BYO personal Ollama

Point a Make_Skills subagent at a model running on your own hardware. Laptop tunnel, Docker Cloud, VPS, or AWS/GCP GPU.

By default the ollama provider points at host.docker.internal:11434, which works for self-host and not for the hosted site at humancensys.com. Setting OLLAMA_BASE_URL (and optionally OLLAMA_AUTH_HEADER) sends the subagent's traffic to your own endpoint instead.

The per-tenant "register your endpoint" UI on humancensys.com is part of Pillar 0 (tenant abstraction). Until then, set the env var on your own deployment.

What you need

A base URL the api container can reach over HTTPS (e.g. https://my-ollama.example.com).
An auth header to protect the endpoint (e.g. Authorization: Bearer <secret>).

Deployment options

Option	Cost	Always-on	Notes
Tunnel from a laptop	Free	No (laptop sleeps)	Local development, single-user
Docker Cloud / Docker Offload	Pay-per-second	On demand	Per-second container runtime
Small VPS (Hetzner / Fly / Render)	$5–20/mo	Yes	CPU-only models
AWS / GCP GPU instance	Variable (spot or on-demand)	Yes	70B+ weights, multiple users

Option 1 — Tunnel from a laptop

Cloudflare Tunnel provides a free HTTPS endpoint on *.trycloudflare.com.

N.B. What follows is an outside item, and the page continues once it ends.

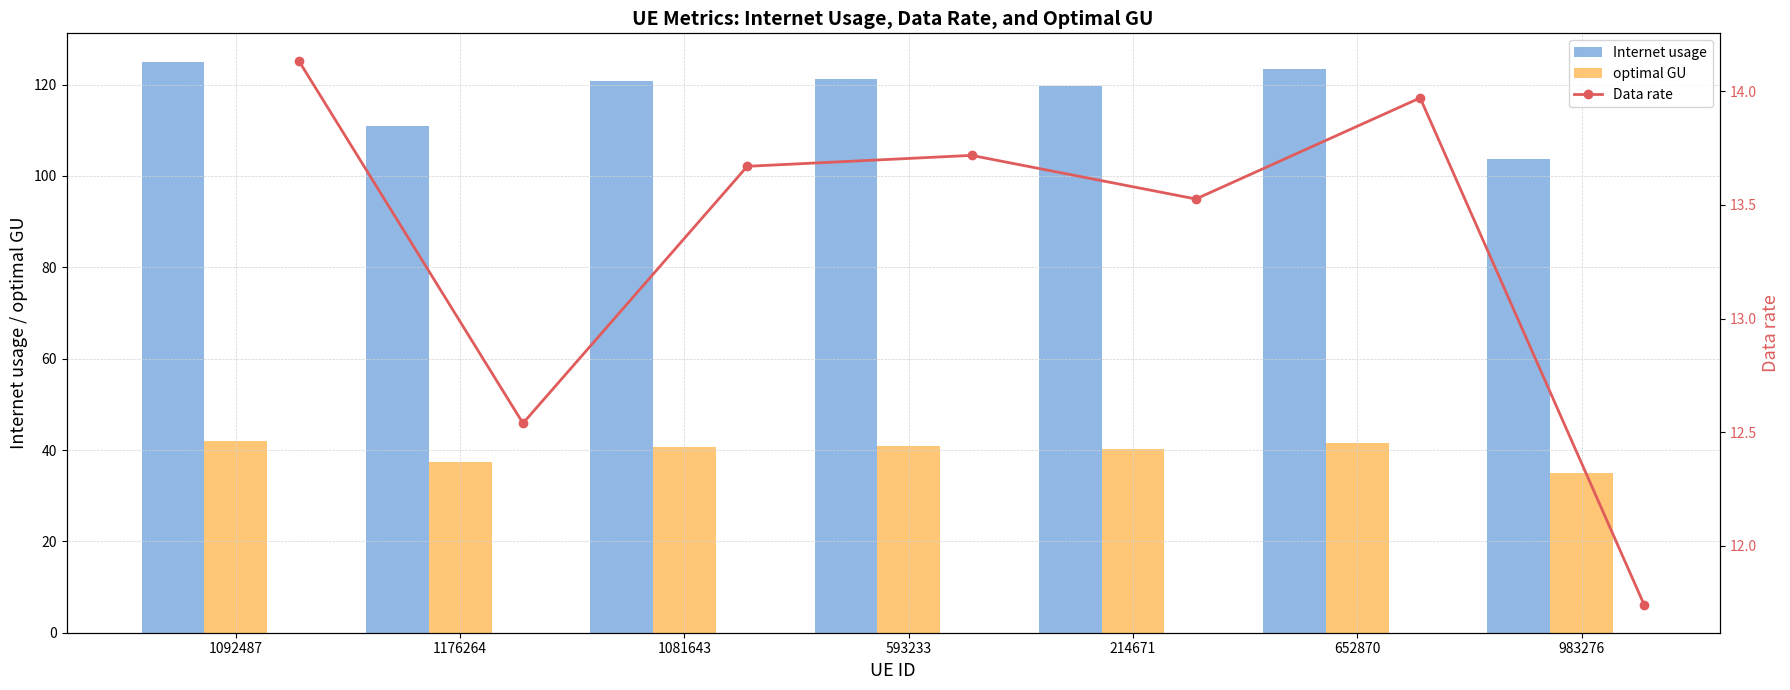

The value of Internet usage at 652870 is 123.5. True or false?

True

# install cloudflared (mac: brew install cloudflared, win: winget install Cloudflare.cloudflared)
ollama serve &  # if not already running
cloudflared tunnel --url http://localhost:11434
# → outputs https://random-words-1234.trycloudflare.com

Add bearer-token auth via a Caddy reverse proxy in front of Ollama, or use Cloudflare Access on the tunnel.

In platform/deploy/.env:

OLLAMA_BASE_URL=https://random-words-1234.trycloudflare.com
OLLAMA_AUTH_HEADER=Bearer your-long-random-secret

When the laptop sleeps, the tunnel goes down and the subagent falls back to the orchestrator's model.

Option 2 — Docker Cloud (Docker Offload)

Docker Offload runs containers in Docker's cloud, billed per-second. The standard ollama/ollama image runs there with a persistent volume for model weights.

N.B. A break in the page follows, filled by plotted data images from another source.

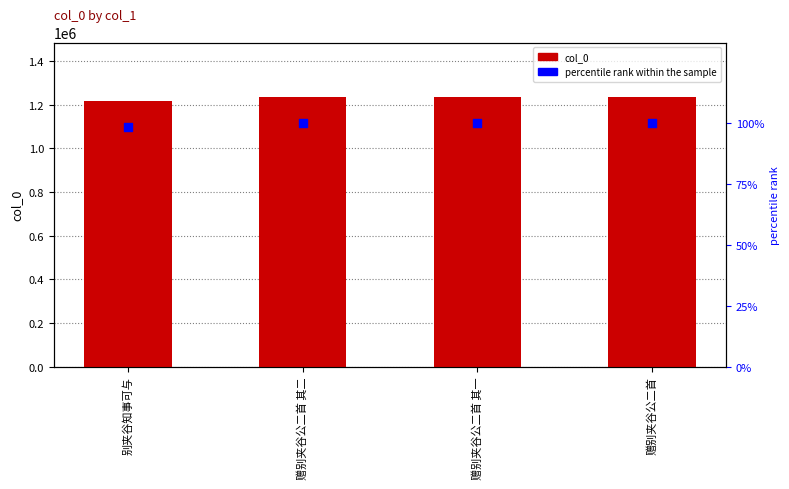

Which series reaches the minimum Y coordinate?

percentile rank within the sample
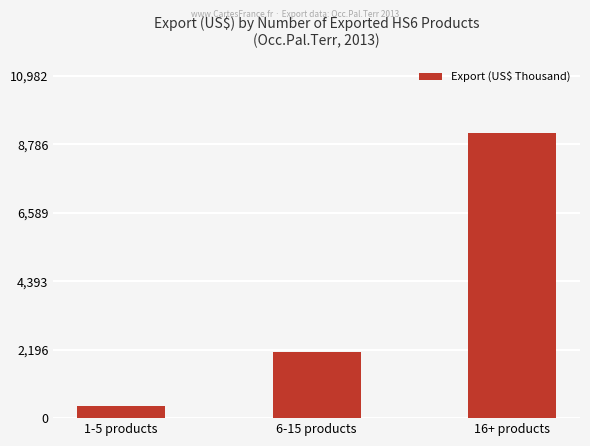

What is the label of the 3rd bar from the left?

16+ products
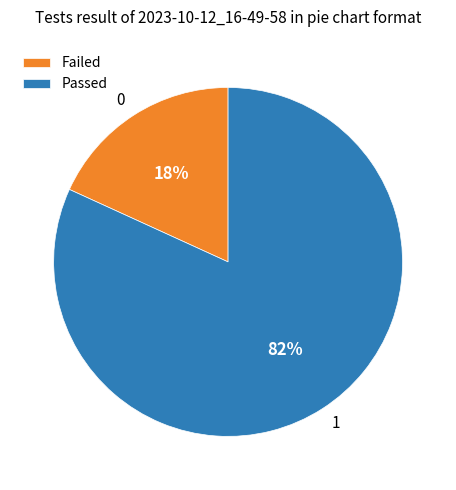

The 0 slice represents 12% of the pie. True or false?

False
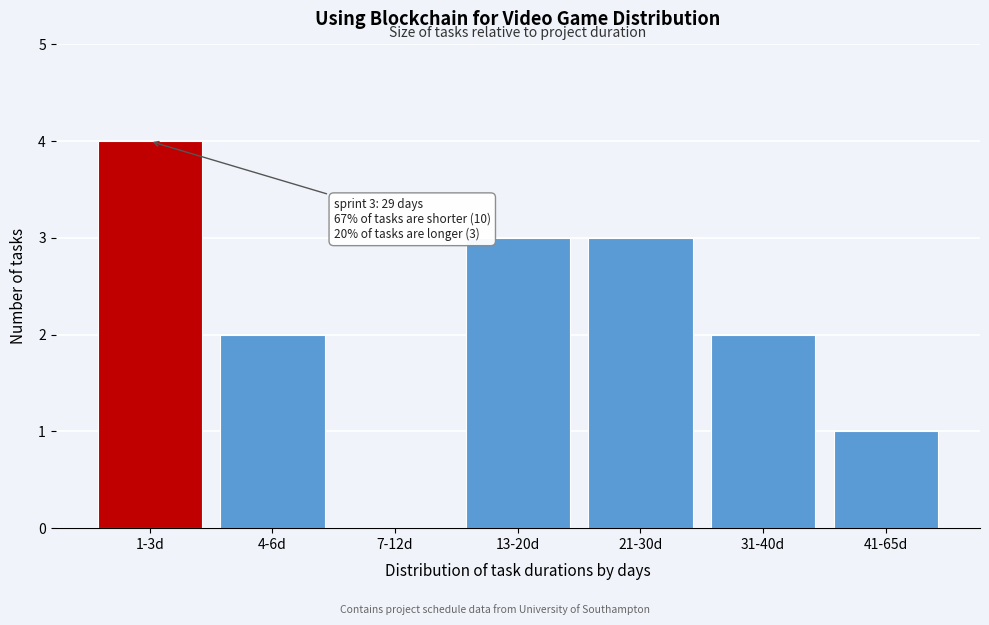

Reading left to right, transcribe all the data shown in this chart.

1-3d=4	4-6d=2	7-12d=0	13-20d=3	21-30d=3	31-40d=2	41-65d=1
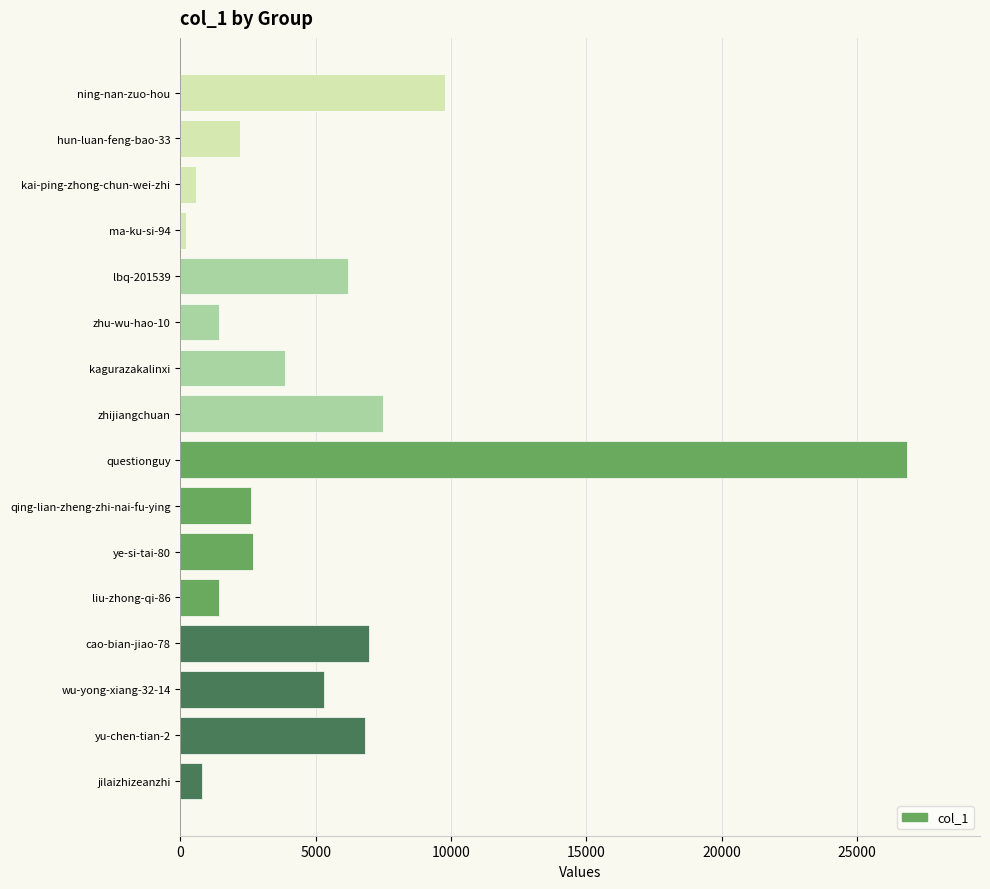

The chart shows a value of 6182 at lbq-201539. True or false?

True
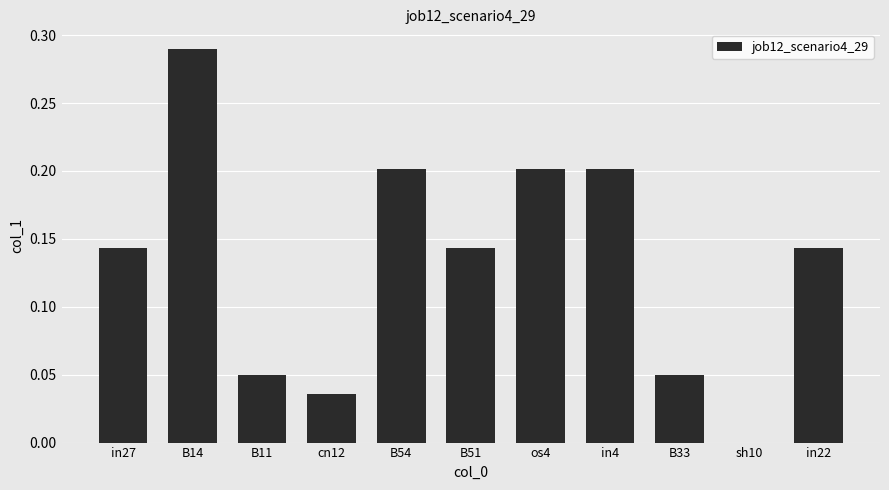

True or false: the data shows 0.0 at cn12.

True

# Sketch — exact Docker Cloud syntax may vary; consult docs.docker.com
services:
  ollama:
    image: ollama/ollama:latest
    ports:
      - "11434:11434"
    volumes:
      - ollama-models:/root/.ollama
    # Recommended: put a Caddy/Traefik sidecar in front for bearer-token auth
    # so port 11434 is never publicly unauthenticated.

volumes:
  ollama-models: {}

Pull weights once (ollama pull llama3.1:8b), then point Make_Skills at the container's public URL.

Option 3 — AWS / GCP GPU

For 70B+ models or multi-user deployments, run Ollama or vLLM on a g5.xlarge / g6.xlarge (AWS) or g2-standard-4 (GCP) with an HTTPS-fronted endpoint and an auth header.

# AWS — Deep Learning AMI on a g5.xlarge
ssh ec2-user@your-instance
docker run -d --gpus all -p 11434:11434 \
  -v ollama:/root/.ollama \
  --name ollama \
  ollama/ollama:latest

# Front with Caddy or Cloudflare Tunnel for HTTPS + auth

For multi-user setups: an Application Load Balancer with Cognito auth, or Cloudflare Tunnel + Access groups. Sleep the instance when idle (EventBridge cron) to control costs.

vLLM is an alternative to Ollama on GPU hosts — it serves the OpenAI-compatible API and batches requests for higher throughput.

Configuring the subagent

With a URL and token, point a subagent at the endpoint:

# subagents/researcher/deepagents.toml
[model]
provider = "ollama"
name = "llama3.1:8b"

Restart the api container.

For OpenAI-compatible endpoints (vLLM, LM Studio, llama.cpp server):

[model]
provider = "openai"
name = "your-model-name"
base_url = "https://your-endpoint.example.com/v1"

The openai provider in langchain-openai honors base_url.

Two-mode notes

Mode	URL configuration
Self-host	`OLLAMA_BASE_URL` + `OLLAMA_AUTH_HEADER` in `platform/deploy/.env`.
Hosted-multitenant	Per-tenant; registered via a planned UI, stored encrypted in `tenant_model_endpoints`. Tracked in Pillar 0.

Security checklist

Endpoint requires an auth header. Public Ollama URLs without auth are scraped quickly.
Rotate the auth secret if it has been shared in tunnel URLs or logs.
Rate-limit at the proxy.
Keep the auth header out of logs. model_registry.py passes it as a header, not a URL parameter.